With headline-making metrics such as the World Happiness Index that indicate an increase in the overall emotional well-being of Filipinos, issues surrounding mental health take the backseat and easily fall beneath the cracks.
The reality, at least according to other numbers, is darker: the National Center for Mental Health's statistics project suicide rates of 2.5 for men and 1.7 for women per 100,000 members of the population. These numbers do not include unreported cases. According to a 2014 report of the World Health Organization, there were 2,558 cases of suicide due to mental health problems in the Philippines in the year 2012 alone. As a public health concern, mental illness hits the most vulnerable sectors of society — the young and the poor.
Living within a culture that emphasizes resilience and humor amidst pain and personal suffering makes it all the more difficult to talk about mental illness out in the open. The stigma surrounding mental illness only adds to the layers of struggle of people who suffer from various mental health conditions.
Naming the illness, confronting the struggle
I was a freshman in college when I was first confronted with serious problems regarding my mental health. I was sixteen then, freshly uprooted from the province to study in Manila. And while I could have easily ascribed my sadness to homesickness, the results of my university-required guidance tests showed otherwise. They painted a picture of depression and other various symptoms.
For the first time, I understood that all that raw, uncontrollable sadness and rage that sprang from within me was not because of some normal personality flaw. Rather, it was something more fundamental. I spent half a year in counseling trying out various methods of therapy, then without any medication.
And then I stopped.
Two years went by without any therapy, and my mental health deteriorated greatly. I went on to enroll in law school, a highly competitive and pressure-filled environment. The stress greatly amplified my symptoms, causing my academic performance to drop. A series of breakdowns finally led me to seek help from a psychiatrist, my mind filled with questions begging to be answered.
“You’re bipolar," the doctor told me. "Now at least it has a label, and you know exactly what you’re dealing with.” Somehow, her words were reassuring. Not that I wanted to be reduced to a label, but having a name for my condition was the beginning of my journey to look for answers and to get better.
Most people still perceive the therapist’s or psychiatrist’s clinic as a zone of last resort. Worse, getting professional help is offhandedly dismissed as an affliction that only hits the middle or upper class.
Areas for reform
With the considerable lack of public health and policy infrastructure to deal with the increasing need for mental illness treatment, most Filipinos are left to their own devices instead of seeking professional help. Admittedly, a trip to the psychiatrist or to the therapist, including medication, can set one back up to several thousands of pesos.
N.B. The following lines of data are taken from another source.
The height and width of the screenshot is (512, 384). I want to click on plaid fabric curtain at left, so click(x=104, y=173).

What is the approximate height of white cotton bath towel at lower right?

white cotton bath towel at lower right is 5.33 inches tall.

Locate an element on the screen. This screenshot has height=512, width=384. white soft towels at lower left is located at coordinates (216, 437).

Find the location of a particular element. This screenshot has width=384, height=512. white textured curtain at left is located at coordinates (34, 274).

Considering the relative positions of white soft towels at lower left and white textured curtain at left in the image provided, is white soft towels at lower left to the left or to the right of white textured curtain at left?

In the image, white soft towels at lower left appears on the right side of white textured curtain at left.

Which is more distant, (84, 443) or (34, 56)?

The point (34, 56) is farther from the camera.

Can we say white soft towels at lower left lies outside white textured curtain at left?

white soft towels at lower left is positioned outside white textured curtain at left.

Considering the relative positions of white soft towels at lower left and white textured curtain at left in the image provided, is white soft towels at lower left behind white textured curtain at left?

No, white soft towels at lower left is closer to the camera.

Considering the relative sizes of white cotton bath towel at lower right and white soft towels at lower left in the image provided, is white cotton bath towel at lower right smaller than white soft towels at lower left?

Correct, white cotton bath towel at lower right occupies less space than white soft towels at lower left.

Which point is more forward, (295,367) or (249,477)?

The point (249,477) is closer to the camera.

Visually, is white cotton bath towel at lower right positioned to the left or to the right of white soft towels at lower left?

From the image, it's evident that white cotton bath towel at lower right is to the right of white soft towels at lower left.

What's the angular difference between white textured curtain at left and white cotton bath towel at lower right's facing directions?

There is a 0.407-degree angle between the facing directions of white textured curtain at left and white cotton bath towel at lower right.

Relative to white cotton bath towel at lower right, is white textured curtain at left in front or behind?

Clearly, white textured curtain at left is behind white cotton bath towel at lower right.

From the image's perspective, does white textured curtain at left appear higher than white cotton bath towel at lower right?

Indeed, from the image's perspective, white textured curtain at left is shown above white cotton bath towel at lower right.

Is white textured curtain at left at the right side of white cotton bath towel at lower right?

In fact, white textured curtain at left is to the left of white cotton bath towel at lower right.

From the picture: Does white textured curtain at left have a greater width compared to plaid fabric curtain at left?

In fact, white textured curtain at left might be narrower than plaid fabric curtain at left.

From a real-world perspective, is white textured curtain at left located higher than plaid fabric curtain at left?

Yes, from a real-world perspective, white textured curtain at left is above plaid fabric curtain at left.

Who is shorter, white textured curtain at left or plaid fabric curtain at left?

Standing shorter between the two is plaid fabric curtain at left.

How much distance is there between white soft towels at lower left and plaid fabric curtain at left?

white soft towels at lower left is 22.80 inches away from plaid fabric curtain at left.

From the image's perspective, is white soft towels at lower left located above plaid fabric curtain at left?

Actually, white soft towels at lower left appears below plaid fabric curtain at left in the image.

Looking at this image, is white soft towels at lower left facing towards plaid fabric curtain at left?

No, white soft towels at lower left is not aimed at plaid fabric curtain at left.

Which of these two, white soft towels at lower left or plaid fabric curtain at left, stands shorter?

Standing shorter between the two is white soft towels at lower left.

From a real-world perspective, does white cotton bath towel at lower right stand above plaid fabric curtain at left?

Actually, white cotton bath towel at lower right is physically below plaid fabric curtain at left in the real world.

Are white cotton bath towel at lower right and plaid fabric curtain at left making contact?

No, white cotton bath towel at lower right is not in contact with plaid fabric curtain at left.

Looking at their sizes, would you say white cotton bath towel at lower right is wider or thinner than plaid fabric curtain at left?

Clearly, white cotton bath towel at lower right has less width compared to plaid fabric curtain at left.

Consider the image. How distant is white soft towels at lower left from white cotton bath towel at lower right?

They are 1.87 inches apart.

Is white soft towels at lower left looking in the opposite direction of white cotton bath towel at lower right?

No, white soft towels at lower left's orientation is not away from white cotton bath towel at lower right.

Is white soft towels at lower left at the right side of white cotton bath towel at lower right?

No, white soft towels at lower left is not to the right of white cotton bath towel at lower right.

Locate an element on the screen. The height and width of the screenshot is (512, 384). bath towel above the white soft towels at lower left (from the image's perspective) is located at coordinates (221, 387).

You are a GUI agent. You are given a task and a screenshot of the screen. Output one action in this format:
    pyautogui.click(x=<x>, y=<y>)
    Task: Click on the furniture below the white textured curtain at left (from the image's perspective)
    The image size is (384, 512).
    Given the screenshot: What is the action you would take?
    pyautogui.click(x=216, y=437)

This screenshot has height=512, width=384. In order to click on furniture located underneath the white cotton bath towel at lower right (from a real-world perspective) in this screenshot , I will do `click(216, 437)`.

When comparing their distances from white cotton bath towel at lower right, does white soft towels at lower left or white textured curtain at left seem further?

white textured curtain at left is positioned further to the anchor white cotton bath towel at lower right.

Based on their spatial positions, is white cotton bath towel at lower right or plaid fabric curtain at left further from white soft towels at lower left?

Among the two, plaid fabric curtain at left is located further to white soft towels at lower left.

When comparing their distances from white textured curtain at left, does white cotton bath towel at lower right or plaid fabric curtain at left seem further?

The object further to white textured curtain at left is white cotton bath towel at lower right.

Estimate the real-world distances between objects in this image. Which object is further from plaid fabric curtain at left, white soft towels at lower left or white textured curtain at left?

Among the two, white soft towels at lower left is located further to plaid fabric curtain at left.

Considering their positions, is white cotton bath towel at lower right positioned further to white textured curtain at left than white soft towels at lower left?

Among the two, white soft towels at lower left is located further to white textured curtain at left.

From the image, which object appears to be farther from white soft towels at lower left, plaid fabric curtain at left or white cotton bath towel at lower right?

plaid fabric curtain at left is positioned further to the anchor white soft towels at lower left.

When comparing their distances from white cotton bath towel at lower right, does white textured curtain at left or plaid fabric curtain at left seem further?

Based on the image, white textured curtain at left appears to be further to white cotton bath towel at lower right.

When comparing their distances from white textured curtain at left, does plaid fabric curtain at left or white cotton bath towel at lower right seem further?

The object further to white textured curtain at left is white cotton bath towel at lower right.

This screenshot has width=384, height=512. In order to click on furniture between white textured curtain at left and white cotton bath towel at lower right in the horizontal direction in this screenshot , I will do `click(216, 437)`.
“You’re bipolar," the doctor told me. “Now at least it has a label, and you know exactly what you’re dealing with.” Somehow, her words were reassuring. Not that I wanted to be reduced to a label, but having a name for my condition was the beginning of my journey to look for answers and to get better.
The cost of counseling and treatment is not the only factor that sets back most Filipinos from going to doctors to get a professional opinion. Filipino culture encourages coping through social means. Even our language is devoid of nuances for various mental health conditions. And while such coping mechanisms cannot be discounted or done away with, there are instances or cases that require formal treatment depending on the condition. Self-diagnosis can also only worsen one’s condition.
Mental health policy in the Philippines is ripe for reform. Open public discussion by policymakers on mental health can ease the citizenry into more vibrant and critical debates regarding mental illness.
As of writing, the legal regime for mental illness in the Philippines is governed by the Magna Carta for Disabled Persons. The language of the law itself is limiting, as its aim is mainly rehabilitative and welfare-oriented. Legal rights that could empower those suffering from mental illness regarding treatment and other aspects of their everyday life are not well-articulated.
Further, the language used in Philippine law is outdated. It only recognizes the legal category of "insanity" as a catch-all for mental illness. The law fails to recognize that mental illness can exist in a spectrum or in different degrees, since its effects vary from person to person. While some may be rendered legally incapacitated by illness, others remain fully able and competent to live their daily lives.
As a State-party to the United Nations Convention on the Rights of Persons with Disabilities, the Philippines also needs to overhaul the domestic legal framework on mental illness. A specialized law on mental illness is needed not only to comply with international standards, but also to recognize it as a legitimate public health concern. In Europe, for instance, mental health laws emphasize anti-discrimination and patients' rights to make their own choices regarding treatment.
A bill proposing a national Mental Health Act was recently re-introduced in Congress. The bill recognizes the prevalence of mental health issues plaguing Filipinos and the lack of mechanisms and facilities to address such needs. Mental health legislation can help mitigate the stigma surrounding illness by bringing the conversation to a more serious yet accessible level.
Openness, acceptance
Change in legislation can only go so far as to change society’s attitudes towards mental health. A victory within the halls of Congress could in the end be empty and hollow if the dialog is contained within formal institutions.
Conversations should start within families and other social circles, where help is within reach. And while the law and medical treatment can be allies in treatment and rehabilitation, liberation from the shadow of stigma and discrimination should begin in the basic units of society.